6.9.09

Dayıcım...

Dün birbirimize sataşıp gülüşüyorduk. Bugün otopsi raporu elimde.

Cani “ayaklarına ateş etmek istedim” demiş ifadesinde. Ayaklarına isabet eden tek bir saçma bile yokmuş; öyle yazıyor raporda.

“Maktul” diyor dosyası, “merhum” diyor Türk Tabipler Odası. “Rahmetli” diyor dostları… Anneannem, dedem “oğlum” diyor, “babacım” diyor çocukları. “Dayıcım” diyorum ben… Anneannemin dedemin oğlu, annemin kardeşi, dayımın “gadeşi”, benim dayıcım maktul olamaz.

Çocuklarının babası melek olur, bulutlardan gülümser “ben iyiyim, cennetteyim” der çocuklarına… Kızı “babacığım, sen bir sürü insanı özlüyorsun, herkes tek bir kişiyi, seni özlüyor.
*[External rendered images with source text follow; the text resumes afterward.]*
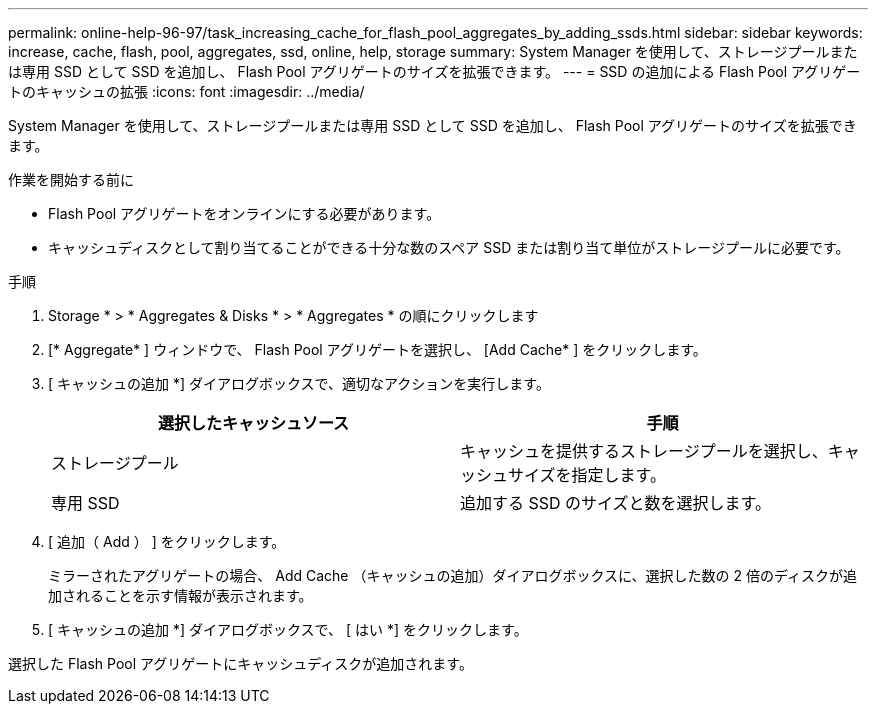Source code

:---
permalink: online-help-96-97/task_increasing_cache_for_flash_pool_aggregates_by_adding_ssds.html 
sidebar: sidebar 
keywords: increase, cache, flash, pool, aggregates, ssd, online, help, storage 
summary: System Manager を使用して、ストレージプールまたは専用 SSD として SSD を追加し、 Flash Pool アグリゲートのサイズを拡張できます。 
---
= SSD の追加による Flash Pool アグリゲートのキャッシュの拡張
:icons: font
:imagesdir: ../media/


[role="lead"]
System Manager を使用して、ストレージプールまたは専用 SSD として SSD を追加し、 Flash Pool アグリゲートのサイズを拡張できます。

.作業を開始する前に
* Flash Pool アグリゲートをオンラインにする必要があります。
* キャッシュディスクとして割り当てることができる十分な数のスペア SSD または割り当て単位がストレージプールに必要です。


.手順
. Storage * > * Aggregates & Disks * > * Aggregates * の順にクリックします
. [* Aggregate* ] ウィンドウで、 Flash Pool アグリゲートを選択し、 [Add Cache* ] をクリックします。
. [ キャッシュの追加 *] ダイアログボックスで、適切なアクションを実行します。
+
|===
| 選択したキャッシュソース | 手順 


 a| 
ストレージプール
 a| 
キャッシュを提供するストレージプールを選択し、キャッシュサイズを指定します。



 a| 
専用 SSD
 a| 
追加する SSD のサイズと数を選択します。

|===
. [ 追加（ Add ） ] をクリックします。
+
ミラーされたアグリゲートの場合、 Add Cache （キャッシュの追加）ダイアログボックスに、選択した数の 2 倍のディスクが追加されることを示す情報が表示されます。

. [ キャッシュの追加 *] ダイアログボックスで、 [ はい *] をクリックします。


選択した Flash Pool アグリゲートにキャッシュディスクが追加されます。
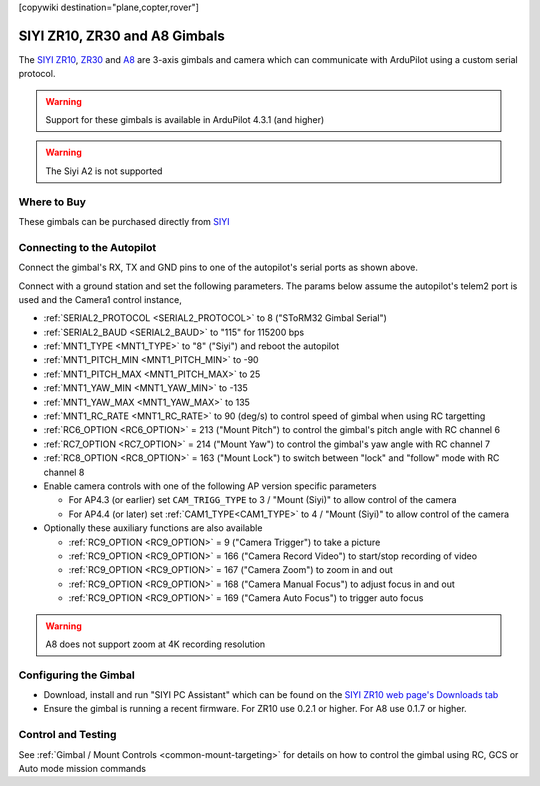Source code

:.. _common-siyi-zr10-gimbal:

[copywiki destination="plane,copter,rover"]

==============================
SIYI ZR10, ZR30 and A8 Gimbals
==============================

The `SIYI ZR10 <https://shop.siyi.biz/products/siyi-zr10>`__, `ZR30 <https://shop.siyi.biz/products/siyi-zr30>`__ and `A8 <https://shop.siyi.biz/products/siyi-a8-mini>`__  are 3-axis gimbals and camera which can communicate with ArduPilot using a custom serial protocol.

.. image:: ../../../images/siyi-zr10-gimbal.png
    :target: https://shop.siyi.biz/products/zr10

.. warning::

    Support for these gimbals is available in ArduPilot 4.3.1 (and higher)

.. warning::

    The Siyi A2 is not supported

Where to Buy
------------

These gimbals can be purchased directly from `SIYI <https://shop.siyi.biz/collections/gimbal-camera>`__

Connecting to the Autopilot
---------------------------

.. image:: ../../../images/siyi-zr10-gimbal-autopilot.png
    :target: ../_images/siyi-zr10-gimbal-autopilot.png
    :width: 450px

.. image:: ../../../images/siyi-zr30-gimbal-autopilot.png
    :target: ../_images/siyi-zr30-gimbal-autopilot.png
    :width: 450px

.. image:: ../../../images/siyi-a8-gimbal-autopilot.png
    :target: ../_images/siyi-a8-gimbal-autopilot.png
    :width: 450px

Connect the gimbal's RX, TX and GND pins to one of the autopilot's serial ports as shown above.

Connect with a ground station and set the following parameters.  The params below assume the autopilot's telem2 port is used and the Camera1 control instance,

- :ref:`SERIAL2_PROTOCOL <SERIAL2_PROTOCOL>` to 8 ("SToRM32 Gimbal Serial")
- :ref:`SERIAL2_BAUD <SERIAL2_BAUD>` to "115" for 115200 bps
- :ref:`MNT1_TYPE <MNT1_TYPE>` to "8" ("Siyi") and reboot the autopilot
- :ref:`MNT1_PITCH_MIN <MNT1_PITCH_MIN>` to -90
- :ref:`MNT1_PITCH_MAX <MNT1_PITCH_MAX>` to 25
- :ref:`MNT1_YAW_MIN <MNT1_YAW_MIN>` to -135
- :ref:`MNT1_YAW_MAX <MNT1_YAW_MAX>` to 135
- :ref:`MNT1_RC_RATE <MNT1_RC_RATE>` to 90 (deg/s) to control speed of gimbal when using RC targetting
- :ref:`RC6_OPTION <RC6_OPTION>` = 213 ("Mount Pitch") to control the gimbal's pitch angle with RC channel 6
- :ref:`RC7_OPTION <RC7_OPTION>` = 214 ("Mount Yaw") to control the gimbal's yaw angle with RC channel 7
- :ref:`RC8_OPTION <RC8_OPTION>` = 163 ("Mount Lock") to switch between "lock" and "follow" mode with RC channel 8
- Enable camera controls with one of the following AP version specific parameters

  - For AP4.3 (or earlier) set ``CAM_TRIGG_TYPE`` to 3 / "Mount (Siyi)" to allow control of the camera
  - For AP4.4 (or later) set :ref:`CAM1_TYPE<CAM1_TYPE>` to 4 / "Mount (Siyi)" to allow control of the camera

- Optionally these auxiliary functions are also available

  - :ref:`RC9_OPTION <RC9_OPTION>` = 9 ("Camera Trigger") to take a picture
  - :ref:`RC9_OPTION <RC9_OPTION>` = 166 ("Camera Record Video") to start/stop recording of video
  - :ref:`RC9_OPTION <RC9_OPTION>` = 167 ("Camera Zoom") to zoom in and out
  - :ref:`RC9_OPTION <RC9_OPTION>` = 168 ("Camera Manual Focus") to adjust focus in and out
  - :ref:`RC9_OPTION <RC9_OPTION>` = 169 ("Camera Auto Focus") to trigger auto focus

.. warning::

    A8 does not support zoom at 4K recording resolution

Configuring the Gimbal
----------------------

- Download, install and run "SIYI PC Assistant" which can be found on the `SIYI ZR10 web page's Downloads tab <https://shop.siyi.biz/products/siyi-zr10>`__
- Ensure the gimbal is running a recent firmware.  For ZR10 use 0.2.1 or higher.  For A8 use 0.1.7 or higher.

.. image:: ../../../images/siyi-gimbal-firmversion.png
    :target: ../_images/siyi-gimbal-firmversion.png

Control and Testing
-------------------

See :ref:`Gimbal / Mount Controls <common-mount-targeting>` for details on how to control the gimbal using RC, GCS or Auto mode mission commands
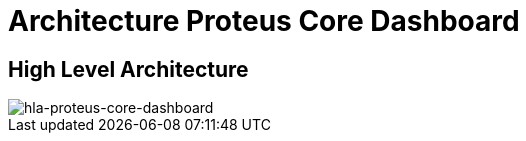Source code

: = Architecture Proteus Core Dashboard

== High Level Architecture

image::images-proteus-core-dashboard/hla.png[hla-proteus-core-dashboard]
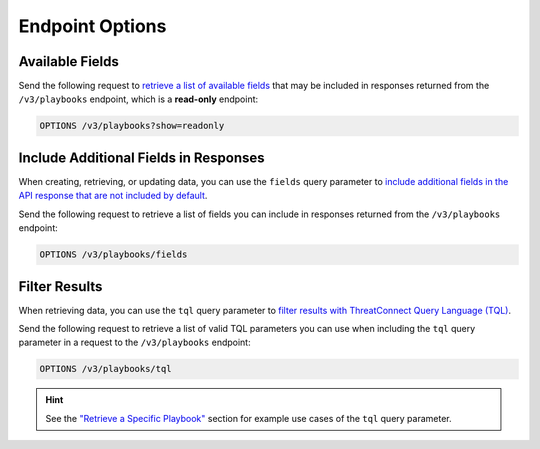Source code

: Endpoint Options
----------------

Available Fields
^^^^^^^^^^^^^^^^

Send the following request to `retrieve a list of available fields <https://docs.threatconnect.com/en/latest/rest_api/v3/retrieve_fields.html>`_ that may be included in responses returned from the ``/v3/playbooks`` endpoint, which is a **read-only** endpoint:

.. code::

    OPTIONS /v3/playbooks?show=readonly

Include Additional Fields in Responses
^^^^^^^^^^^^^^^^^^^^^^^^^^^^^^^^^^^^^^

When creating, retrieving, or updating data, you can use the ``fields`` query parameter to `include additional fields in the API response that are not included by default <https://docs.threatconnect.com/en/latest/rest_api/v3/additional_fields.html>`_.

Send the following request to retrieve a list of fields you can include in responses returned from the ``/v3/playbooks`` endpoint:

.. code::

    OPTIONS /v3/playbooks/fields

Filter Results
^^^^^^^^^^^^^^

When retrieving data, you can use the ``tql`` query parameter to `filter results with ThreatConnect Query Language (TQL) <https://docs.threatconnect.com/en/latest/rest_api/v3/filter_results.html>`_.

Send the following request to retrieve a list of valid TQL parameters you can use when including the ``tql`` query parameter in a request to the ``/v3/playbooks`` endpoint:

.. code::

    OPTIONS /v3/playbooks/tql

.. hint::
    See the `"Retrieve a Specific Playbook" <#id1>`_ section for example use cases of the ``tql`` query parameter.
Ağlamasınlar artık seni üzmesinler” der.

O kadar çok “keşke” var ki… Neyse ki biraz da “iyi ki” var.

İyi ki benim dayım olmuşsun; iyi ki sırdaşım, arkadaşım olmuşsun. İyi ki en son görüştüğümüzde sabaha kadar sohbet etmişiz. İyi ki sigara içtiğini teyzeme yumurtlamamışım.